*TASK TO COMPLETE*
Your job is to return each record exactly, minus any pictures.

(Transcribed page contents)
┄┄┄┄┄┄

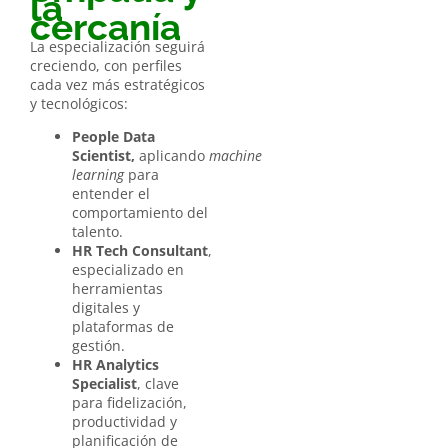
la
cercanía
La especialización seguirá
creciendo, con perfiles
cada vez más estratégicos
y tecnológicos:
People Data
Scientist,
aplicando
machine
learning
para
entender el
comportamiento del
talento.
HR Tech Consultant
,
especializado en
herramientas
digitales y
plataformas de
gestión.
HR Analytics
Specialist
, clave
para fidelización,
productividad y
planificación de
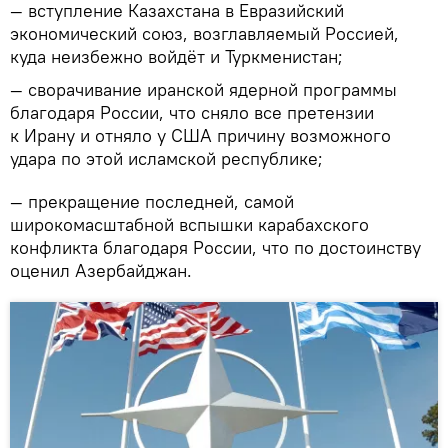
— вступление Казахстана в Евразийский
экономический союз, возглавляемый Россией,
куда неизбежно войдёт и Туркменистан;
— сворачивание иранской ядерной программы
благодаря России, что сняло все претензии
к Ирану и отняло у США причину возможного
удара по этой исламской республике;
— прекращение последней, самой
широкомасштабной вспышки карабахского
конфликта благодаря России, что по достоинству
оценил Азербайджан.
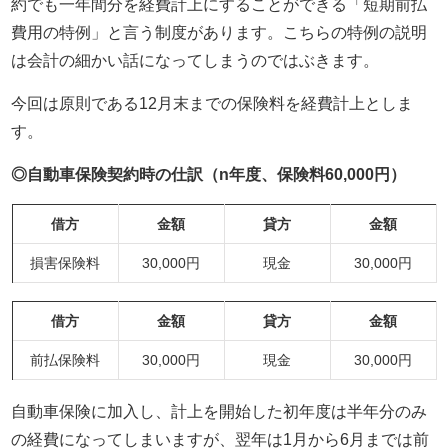
約でも一年間分を経費計上にすることができる「短期前払
費用の特例」と言う制度があります。こちらの特例の説明
は会計の細かい話になってしまうのではぶきます。
今回は原則である12月末までの保険料を経費計上としま
す。
◎自動車保険契約時の仕訳（n年度、保険料60,000円）
借方
金額
貸方
金額
損害保険料
30,000円
現金
30,000円
借方
金額
貸方
金額
前払保険料
30,000円
現金
30,000円
自動車保険に加入し、計上を開始した初年度は半年分のみ
の経費になってしまいますが、翌年は
1
月から6月までは前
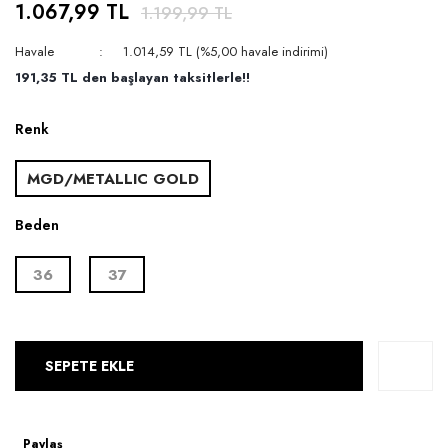
1.067,99 TL
1.199,99 TL
Havale
1.014,59 TL (%5,00 havale indirimi)
191,35 TL den başlayan taksitlerle!!
Renk
MGD/METALLIC GOLD
Beden
36
37
SEPETE EKLE
Paylaş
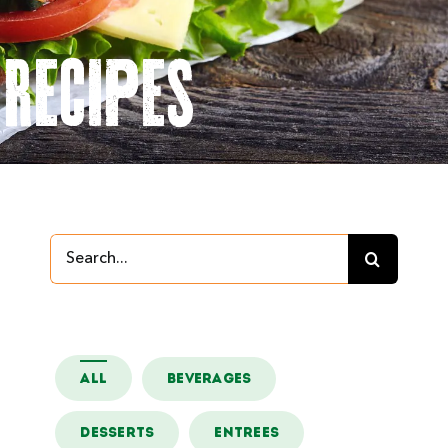
Search
ReCipeS
For:
Search
for:
ALL
BEVERAGES
DESSERTS
ENTREES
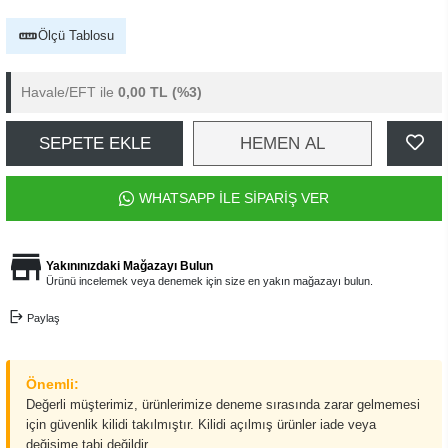
Ölçü Tablosu
Havale/EFT ile
0,00 TL
(%3)
SEPETE EKLE
HEMEN AL
WHATSAPP İLE SİPARİŞ VER
Yakınınızdaki Mağazayı Bulun
Ürünü incelemek veya denemek için size en yakın mağazayı bulun.
Paylaş
Önemli:
Değerli müşterimiz, ürünlerimize deneme sırasında zarar gelmemesi
için güvenlik kilidi takılmıştır. Kilidi açılmış ürünler iade veya
değişime tabi değildir.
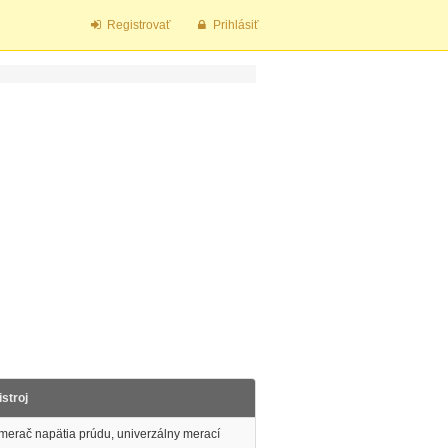
Registrovať
Prihlásiť
stroj
, merač napätia prúdu, univerzálny merací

┄┄┄┄┄┄

*ANSWER SECTION*
la
cercanía
La especialización seguirá
creciendo, con perfiles
cada vez más estratégicos
y tecnológicos:
People Data
Scientist,
aplicando
machine
learning
para
entender el
comportamiento del
talento.
HR Tech Consultant
,
especializado en
herramientas
digitales y
plataformas de
gestión.
HR Analytics
Specialist
, clave
para fidelización,
productividad y
planificación de
— вступление Казахстана в Евразийский
экономический союз, возглавляемый Россией,
куда неизбежно войдёт и Туркменистан;
— сворачивание иранской ядерной программы
благодаря России, что сняло все претензии
к Ирану и отняло у США причину возможного
удара по этой исламской республике;
— прекращение последней, самой
широкомасштабной вспышки карабахского
конфликта благодаря России, что по достоинству
оценил Азербайджан.
約でも一年間分を経費計上にすることができる「短期前払
費用の特例」と言う制度があります。こちらの特例の説明
は会計の細かい話になってしまうのではぶきます。
今回は原則である12月末までの保険料を経費計上としま
す。
◎自動車保険契約時の仕訳（n年度、保険料60,000円）
借方
金額
貸方
金額
損害保険料
30,000円
現金
30,000円
借方
金額
貸方
金額
前払保険料
30,000円
現金
30,000円
自動車保険に加入し、計上を開始した初年度は半年分のみ
の経費になってしまいますが、翌年は
1
月から6月までは前
1.067,99 TL
1.199,99 TL
Havale
1.014,59 TL (%5,00 havale indirimi)
191,35 TL den başlayan taksitlerle!!
Renk
MGD/METALLIC GOLD
Beden
36
37
SEPETE EKLE
Paylaş
Search
ReCipeS
For:
Search
for:
ALL
BEVERAGES
DESSERTS
ENTREES
Ölçü Tablosu
Havale/EFT ile
0,00 TL
(%3)
SEPETE EKLE
HEMEN AL
WHATSAPP İLE SİPARİŞ VER
Yakınınızdaki Mağazayı Bulun
Ürünü incelemek veya denemek için size en yakın mağazayı bulun.
Paylaş
Önemli:
Değerli müşterimiz, ürünlerimize deneme sırasında zarar gelmemesi
için güvenlik kilidi takılmıştır. Kilidi açılmış ürünler iade veya
değişime tabi değildir.
Registrovať
Prihlásiť
stroj
, merač napätia prúdu, univerzálny merací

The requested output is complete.